While genuine and sincere thanks for the committee member efforts is entirely warranted and the process to obtain ideas and public input is to be heartily congratulated, the various “stakeholders,” should have bowed out completely at that point and handed their findings over to professional planners without obvious self-interests in any part of the project.
Ad Hoc planning facilitators urged committee members to ignore financial costs and obviously the current city development agreement with the SBHSF was completely ignored. Civility and the “kum-ba-yah” moments of compromise were indeed proper tools for the process, but were not the “product,” requested of the committee. An inspiring plan was the goal, and that plan largely failed to materialize.

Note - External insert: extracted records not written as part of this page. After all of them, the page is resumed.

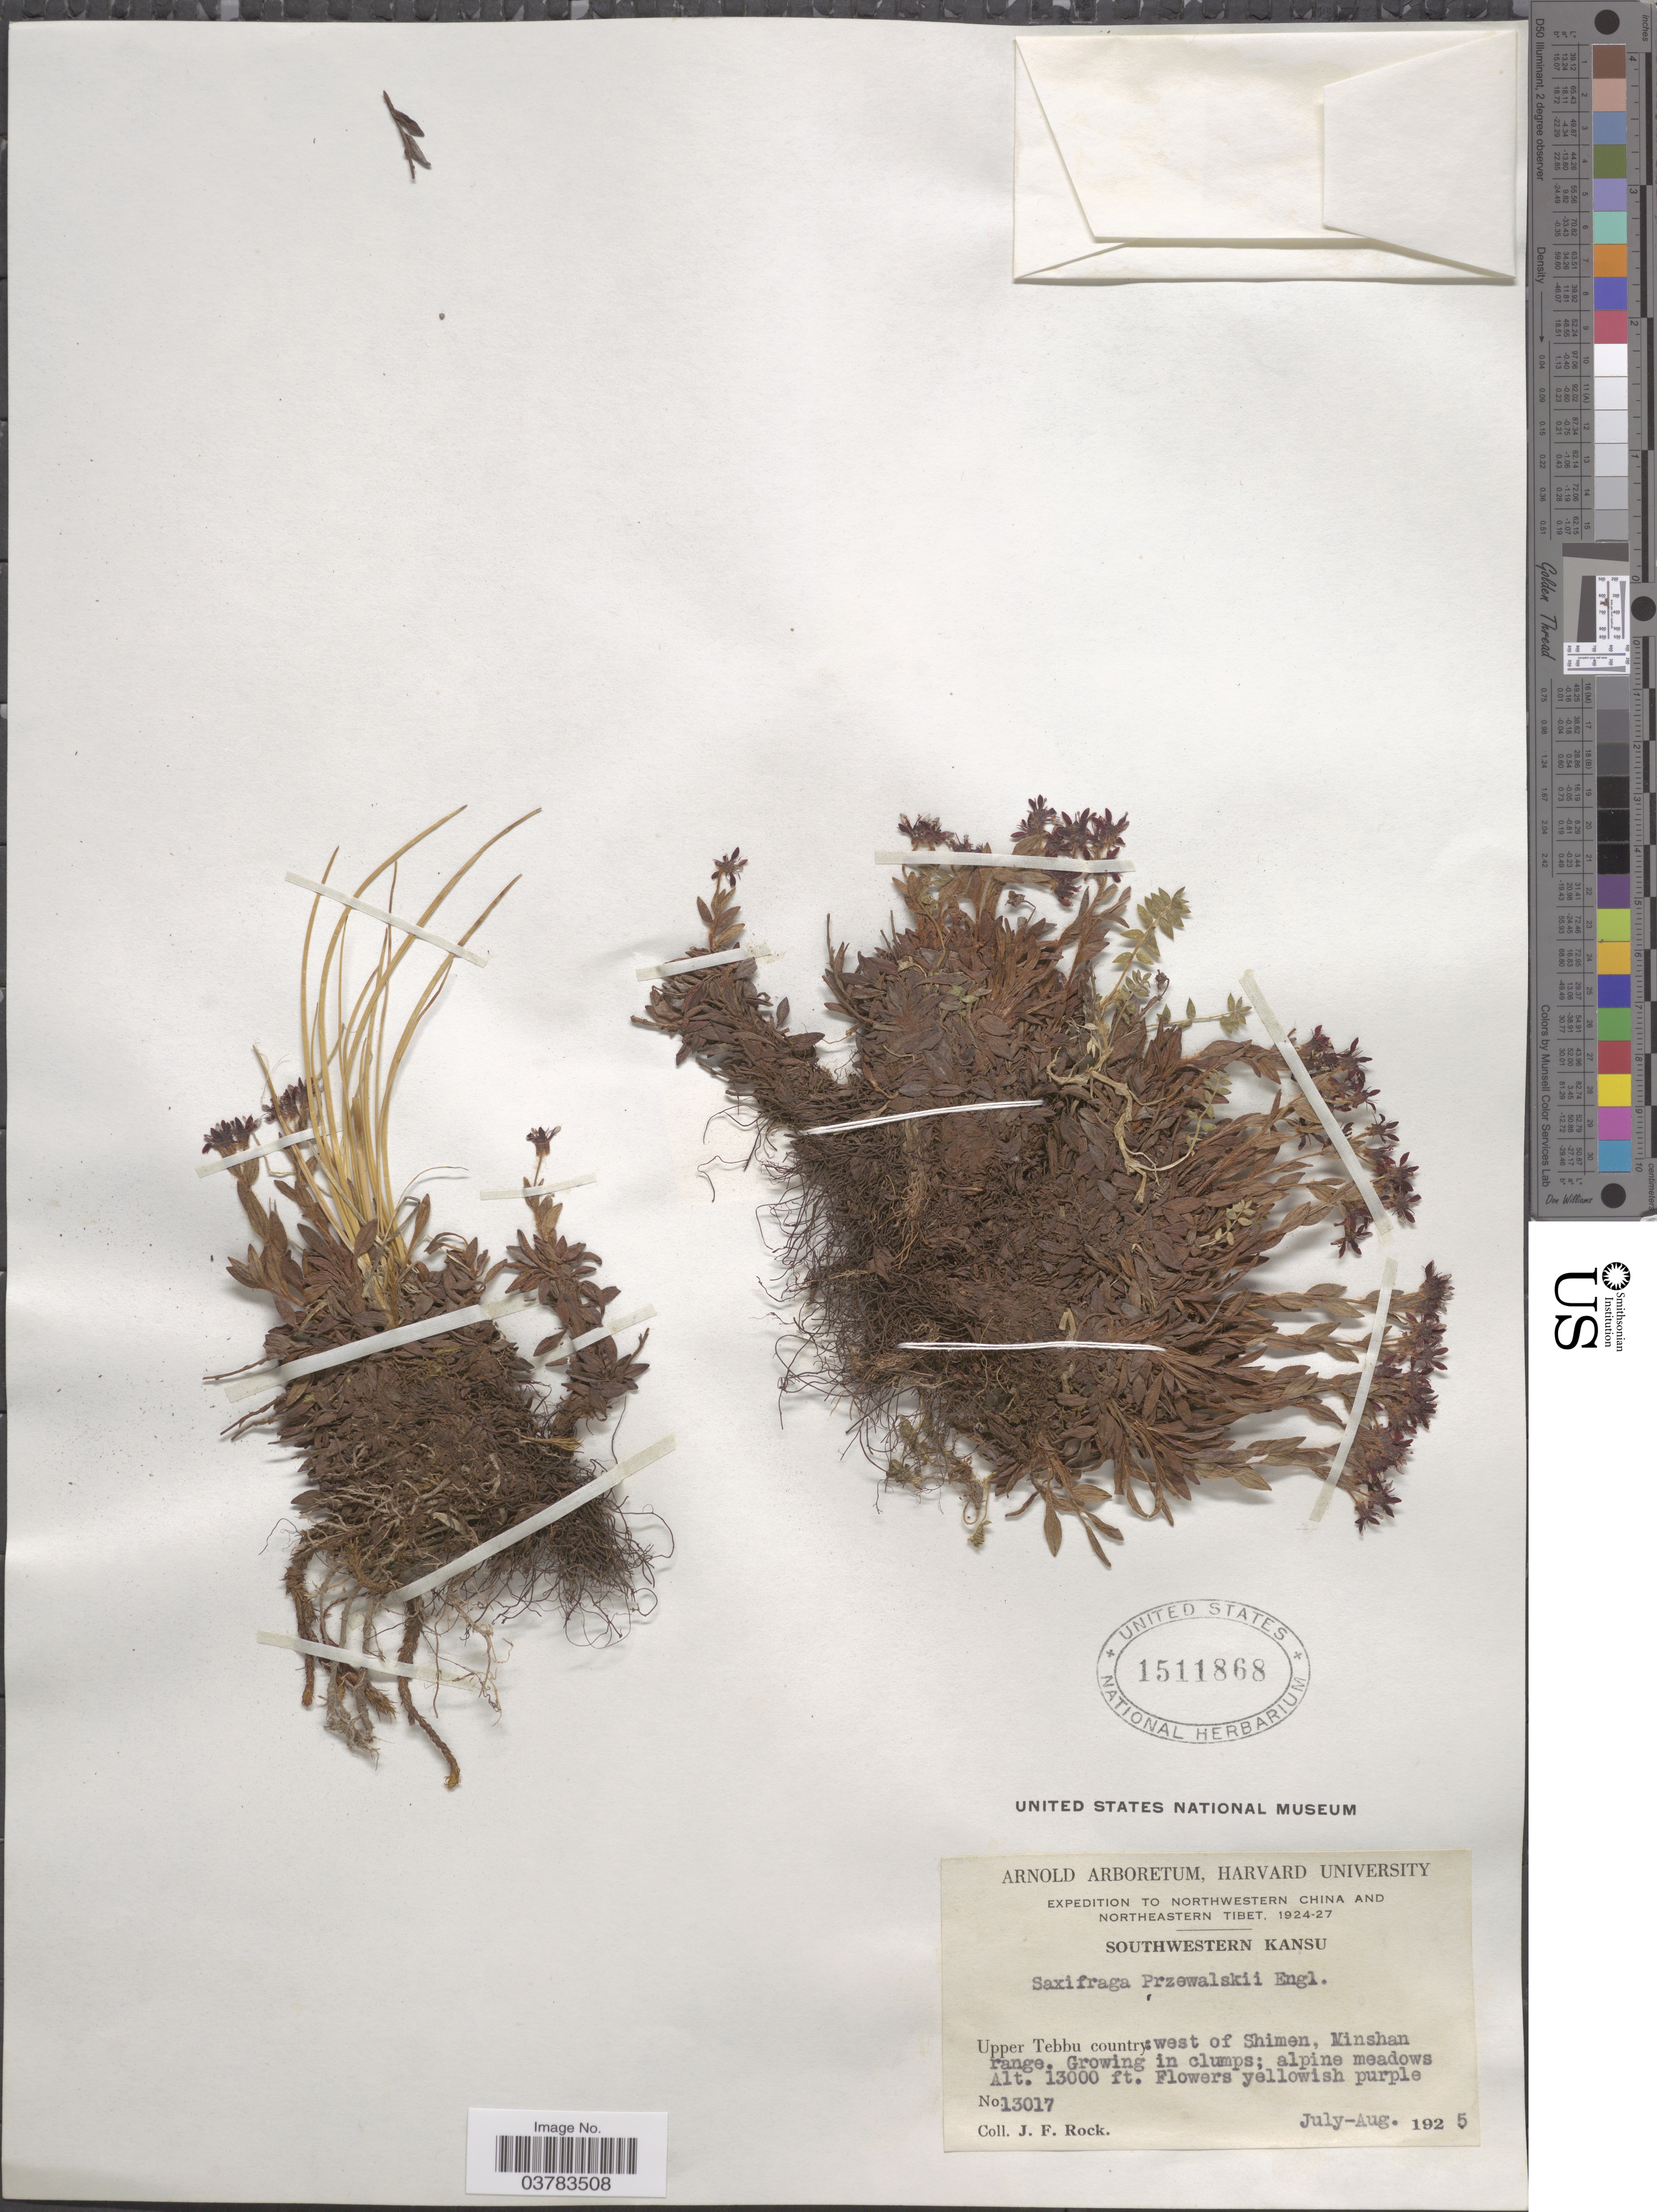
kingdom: Plantae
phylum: Tracheophyta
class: Magnoliopsida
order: Saxifragales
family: Saxifragaceae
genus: Saxifraga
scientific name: Saxifraga przewalskii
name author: Engl. ex Maxim.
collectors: J. Rock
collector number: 13017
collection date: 1925-07/1925-08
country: China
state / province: Gansu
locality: Expedition to Northwestern China and Northeastern Tibet, 1924-27. Southwestern Kansu. Upper Tebbu country: west of Shimen, Kinshan range.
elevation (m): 3962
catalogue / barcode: US 1511868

As examples, contrary to the “towers,” framing the park to draw people in, this immediately presents “book-ended prison guard towers,” absolutely further blocking the existing views of the waterfront for any passers-by. The DCMM should be completely prevented from expanding either parallel to the bulkhead or eleven stories vertically, both being totally unwarranted intrusions into public space.
The “granary,” is the authentic, logical centerpiece to this planning, along with retaining the fleet of tugboats. Following the historic Ahnapee rail spur “trailhead,” into this park to “discover,” the working waterfront is the visitor’s reward and the exploratory challenge and incentive to draw people in.
Each Ad Hoc “stakeholder,” getting something they wanted, either preserving their parking, or their view, or their art or their facility
expansion are counter-intuitive to creating a proper waterfront plan and are the very reasons the entire Ad Hoc committee should have turned over their ideas and findings to the already identified, visionary professional planners.
Stephanie Trenchard was absolutely correct in summarizing that “art,” was relegated to an afterthought. The Ad Hoc, between the bridges planning, exudes irrefutable mendacity and piecemeal petty self-interests, unworthy of further public attention.